Now that I’m a vegan, I have to face my own inconsistencies about how I feed my kids.
For years I was a moderate vegan or “vegan before six,” and I never changed my kids diet. We have always eaten a lot of vegetables, fruits, nuts and legumes anyway. But my kids also got yogurt, cottage cheese, eggs, chicken nuggets, burgers, ice cream and even the occasional macaroni and cheese. It didn’t seem so bad.
Now, however, I’m fully vegan because of my own personal convictions about the healthful, ethical and environmental necessity of a fully plant-based diet – so how can I, with a clear conscience, feed my kids animal products?
[Side note to clarify my statement above: I believe it is unhealthy to eat meat in the large quantities that we do in America, and I believe that it is unethical because our demand for large quantities of cheap meat has caused significant suffering for the animals we consume, and I believe that meat and animal products are the leading cause of damage to our planet. I am not saying that any meat at any time ever is wrong or unhealthy, but rather that in this current time with our current systems in place and our current ecosystems at stake, it is best – even necessary – to be vegan. I wrote in more depth about my reasons for becoming vegan in my post Why I’m Going Vegan [and why you should too]]

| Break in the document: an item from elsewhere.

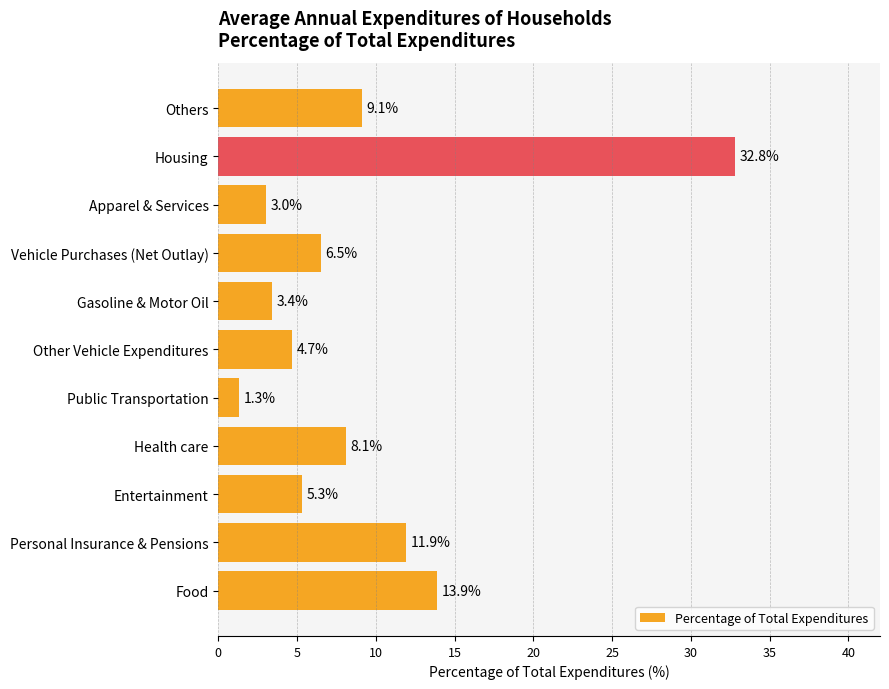

How many data points are less than 6?

5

I obviously want my kids to be healthy. In fact, I care even more about their health than my own [hence why I hide the junk food for after they are in bed…and maybe partly so I don’t have to share…], so if I believe that Veganism is the healthiest and most ethical way of eating, am I wrong for feeding my kids the traditional American diet of Mac and cheese, chicken nuggets, and go-gurt?
But on the other hand, is it right of me to force them into a vegan lifestyle [purely by omission of all animal products]? Will they feel like they are “missing out”? Will they resent me?
But then again, is it right to raise them to be carnivores? Will they later ask me why I forced them to eat poor butchered animals? Will they resent me?
Do you see my dilemma?!?
Reflecting on this made me think about my own upbringing. I was raised in an omnivorous [mostly carnivorous] family and no one bothered to ask me whether I wanted to eat animals or drink their fluid secretions or not. I was given cows milk from the moment I stopped nursing until…well, milk was a big staple in my childhood home. We consumed at least a gallon per week. Meat was the main component of every meal and ice cream was the dessert of choice after every meal.
So basically, we ate like typical Americans.
And I’m not mad at my parents in the least for feeding me animals. They fed me and I am immensely grateful. But now that I have a choice, I choose not to eat animals, which is different than my family, my partner’s family, and, quite frankly, every other human being I know on the planet […except one coworker once].
Maybe that’s what’s so tough about choosing veganism for my family – it is different, and different is a little scary. Honestly, I don’t mind making choices for myself that go against the grain [I rather enjoy it, in fact], but it’s harder to make those choices for my kids, knowing that my choices will greatly influence their worldviews and their lifelong habits. Even if I believe it’s the best thing to do, I know that it won’t always be received well. [So help me, if I had a dollar for every time someone asked me how I get enough protein…] I know that my kids will eventually realize that they are different and I don’t want to force them to be outsiders.
As parents, we make a lot of choices for our kids. I, personally, make a lot of controversial and unpopular choices for my kids [at least in my circles]. So maybe choosing to feed them only plant-based foods will not be any different than my decision to, say, not take them to church or not hit [aka “spank”] them or not circumcise my son or any of the other ways that we choose to do things differently than other families.
What is most important to me is that the choices I make for my kids are intentional, not merely the result of “going with the flow,” not just doing it because everyone else does or because that’s how it’s always been done, and not eating without considering why and where and how and how much and to what end.
I’ve come to discover that eating, like everything else in life, is a moral choice. And what I feed my kids is an even greater moral responsibility.
So, I am going to switch my family to a vegan diet when we are at home. I am not going to be the meat nazi at restaurants or the rude guests at dinner parties, I promise.
I am going to model healthy eating habits, including not binging on junk food, not snacking late at night, not starving myself, and not eating animal products. I am not going to force my kids to become vegans nor discourage them from eating a wide variety of foods.
I am going to make vegan food delicious and exciting by trying all the recipes and being creative. I am not going to be heartbroken if my kids don’t love being vegan and choose a carnivorous lifestyle for themselves.
I am going to be flexible and course-correct if this plan doesn’t serve my family best and I am not going to be upset about it.
Anyone else rethinking how they feed their kids????